• _Metin parçası_
▼
Hazreti Ömer Ordularını Uyarıyor!

İbadet Hayatımız

Hz. Ömer (r.a) sefere çıkan ordularını hangi konuda uyarıyor?

Boşnak lider ve mütefekkir Aliya İzzetbegoviç şöyle der:

“Savaş, ölünce değil düşmana benzeyince kaybedilir.”

Nitekim Hazret-i Ömer -radıyallâhu anh- da Azerbaycan ve Dağıstan’a gönderdiği ordularına şöyle seslenmişti:

“‒Aman sakın siz, putperestlerin giyindiği gibi giyinmeyin! Onların yediğinden yemeyin! (Onlara heves etmeyin!) Orada İslâm şahsiyetini muhafaza edin.”

EFENDİMİZ (S.A.V) UYARIYOR!

Zira hadîs-i şerifte buyurulur:

“Herhangi bir topluluğa benzemeye çalışan, onlardandır.” (Ebû Dâvûd, Libâs, 4/4031)

Biz asr-ı saâdetin fazîletli hâtıralarını yaşatmaya, onlara ihsân üzere tâbî olmaya gayret ettiğimiz müddetçe, milletçe mansur ve muzaffer idik. İdealimiz mümkün mertebe Fahr-i Kâinât Efendimiz ve mübârek arkadaşlarının fazîletlerini ihyâ edebilmek idi.

Lâkin;

Lâle Devri’nden itibaren rehâvet, dünyaya düşkünlük ve ruh plânından ten plânına çekiliş zuhûr etmeye başladı. Bunun neticesinde siyâsî ve askerî muvaffakiyetsizlikler baş gösterdi. Bu başarısızlıklar ise; meydana getirdiği aşağılık kompleksiyle, bazı kesimlerde bu sahalarda galip görünen batıya hayranlığı doğurdu.

Tarih felsefesinin kurucusu İbn-i Haldun, mağlûpların aşağılık duygusuna kapılarak galiplere hayranlık beslediğini ve onlara benzemeye çalıştığını tespit ediyor.

Tanzîmat’tan itibaren memleketimizin idareci mevkiindeki kesimlerinde batıya hayranlık başladı. Evlâtlarını hattâ kız çocuklarını Avrupa şehirlerine tahsile gönderdiler. Bu tahsilden dönenler; apoletleri Osmanlı olsa da, rûhen ve kalben Avrupalı hâle gelmişlerdi. Düşmana benzedikçe duygular da değişti. Kendi medeniyetlerinin fazîletlerini küçümseyip, onları yok etmeyi, yerine batı medeniyetinin sözde kıymetlerini koymayı mârifet sanan bir güruh ortaya çıktı.
▲
• _Yapılacak alıştırmalar_
- A) Hz. Ömer'in uyarısı hakkındaki metinden “EFENDİMİZ (S.A.V) UYARIYOR!” ifadesinden “batıya hayranlığı doğurdu.” ifadesine kadar olan kısmı aynen alıntılayın.
- B) Hz. Ömer'in uyarısı hakkındaki metni, son cümlesinden sonra gelecek şekilde devam ettirin.
Buradan sonra gelen liste bu metinle ilgisizdir, başka bir kaynaktan alınmıştır.

• _Verilen malzeme_
▼
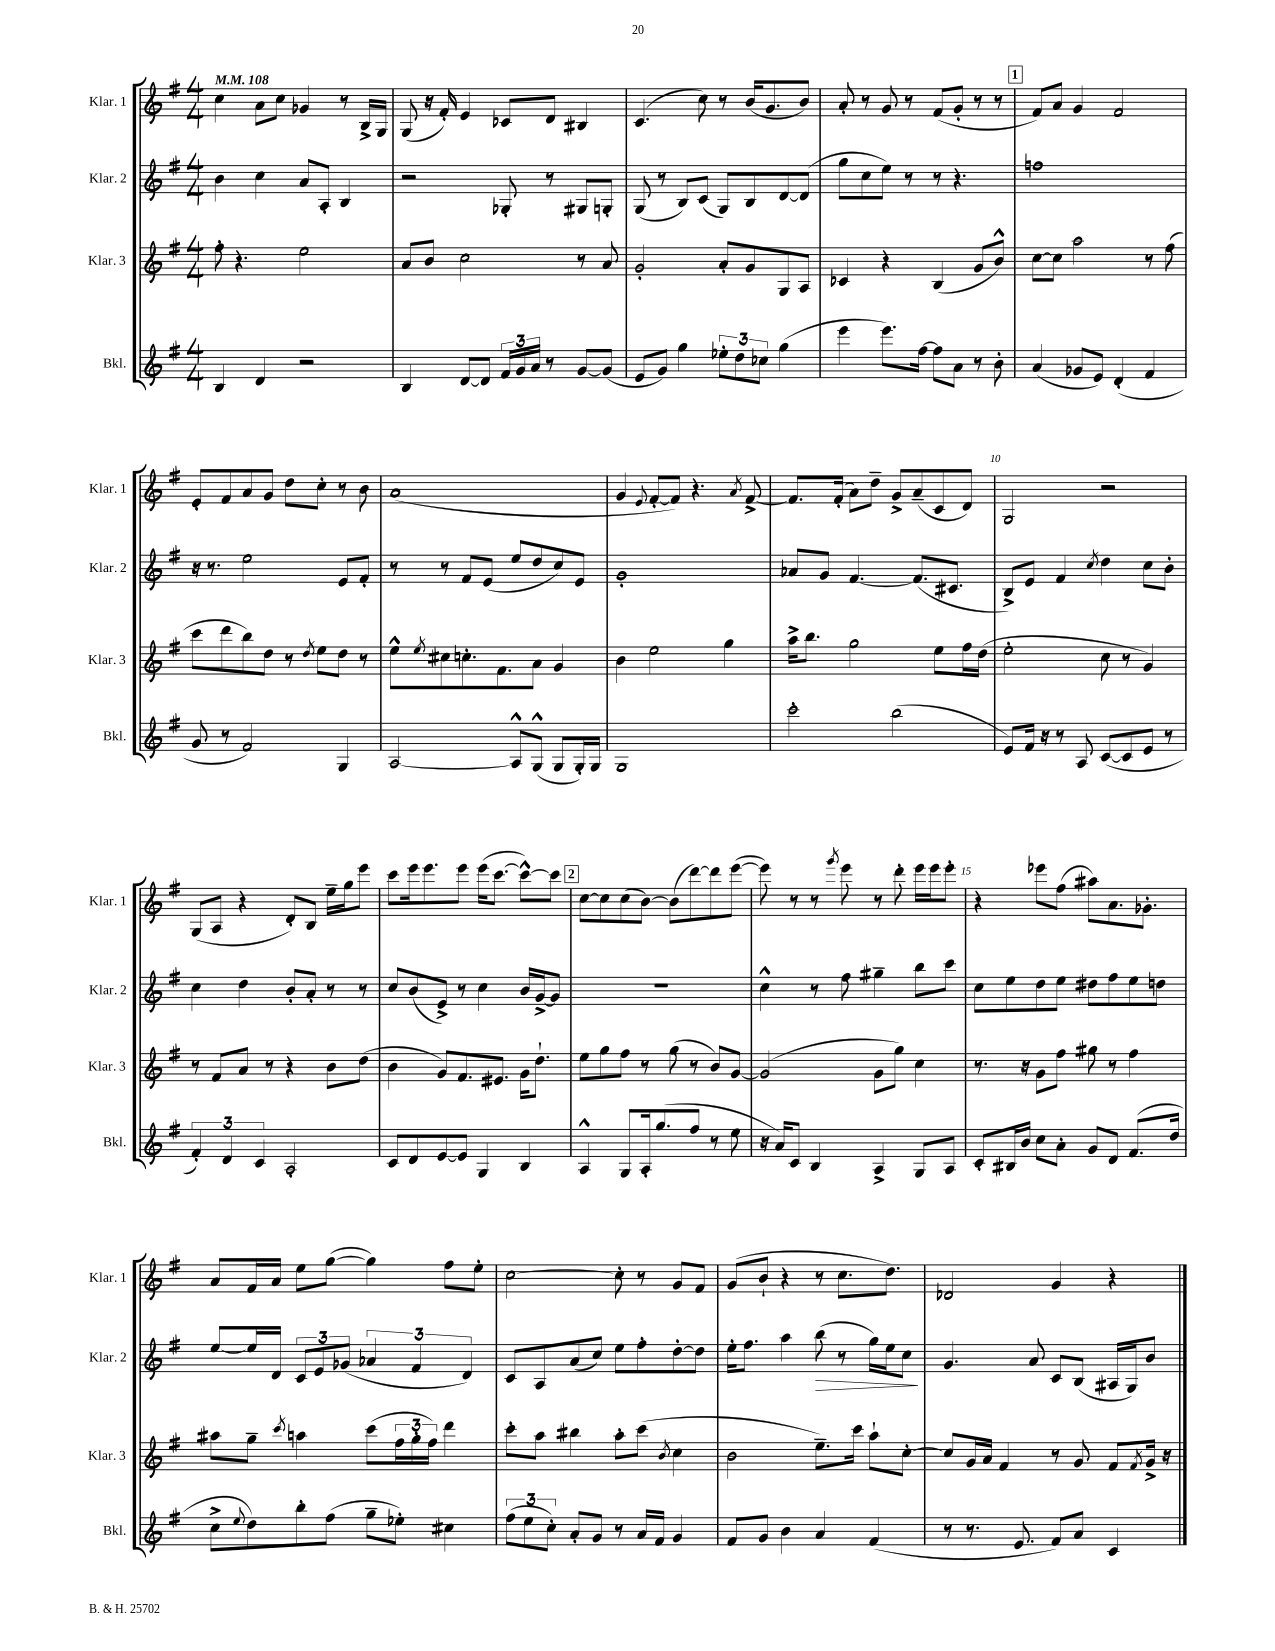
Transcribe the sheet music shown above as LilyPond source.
▲
• _Sırasıyla cevaplar_
- A)
EFENDİMİZ (S.A.V) UYARIYOR!

Zira hadîs-i şerifte buyurulur:

“Herhangi bir topluluğa benzemeye çalışan, onlardandır.” (Ebû Dâvûd, Libâs, 4/4031)

Biz asr-ı saâdetin fazîletli hâtıralarını yaşatmaya, onlara ihsân üzere tâbî olmaya gayret ettiğimiz müddetçe, milletçe mansur ve muzaffer idik. İdealimiz mümkün mertebe Fahr-i Kâinât Efendimiz ve mübârek arkadaşlarının fazîletlerini ihyâ edebilmek idi.

Lâkin;

Lâle Devri’nden itibaren rehâvet, dünyaya düşkünlük ve ruh plânından ten plânına çekiliş zuhûr etmeye başladı. Bunun neticesinde siyâsî ve askerî muvaffakiyetsizlikler baş gösterdi. Bu başarısızlıklar ise; meydana getirdiği aşağılık kompleksiyle, bazı kesimlerde bu sahalarda galip görünen batıya hayranlığı doğurdu.

- B)
Hâlbuki Cenâb-ı Hak; “Rasûlullâh’ın yanında bulunanlar küffâra karşı şedittir…” buyurmaktadır. (Bkz. el-Fetih, 29)

Kezâ;

Her Fâtiha’da; gazaba uğramış ve dalâlete sapmış kişilerin yolundan uzak durmamız ve ilâhî nimetlere nâil olmuş; peygamberler, sıddîklar, şehidler ve sâlihlerin fazîletli yollarında, sırât-ı müstakîmde yürümemiz telkin edilmektedir.

Öyleyse;

Peygamberimiz -sallâllâhu aleyhi ve sellem-’in, sahâbe-i kirâmın ve Hak dostlarının fazîletli hâtıralarını dâimâ hatırlamalı, nesillerimize örnek olarak onları takdim etmeli, hayran olup, ittibâ edilecek yegâne ve en güzel nümûnelerin onlarda olduğu hakikatini her zaman tebârüz ettirmeliyiz.

Cenâb-ı Hak, sahâbe-i kirâmın emsalsiz fazîletlerinden bizleri de nasipdâr eylesin. O rûhâniyetten hisse alabilmemizi müyesser kılsın.

Âhirzamanda gelecekleri müjdelenen, sünnet-i seniyyeye sahip çıkarak Efendimiz’in; «Kardeşlerim!» hitâbına nâil olan bahtiyarlar zümresine bizleri de Rabbimiz lutfuyla ve keremiyle, ilhak buyursun.  Âmîn!..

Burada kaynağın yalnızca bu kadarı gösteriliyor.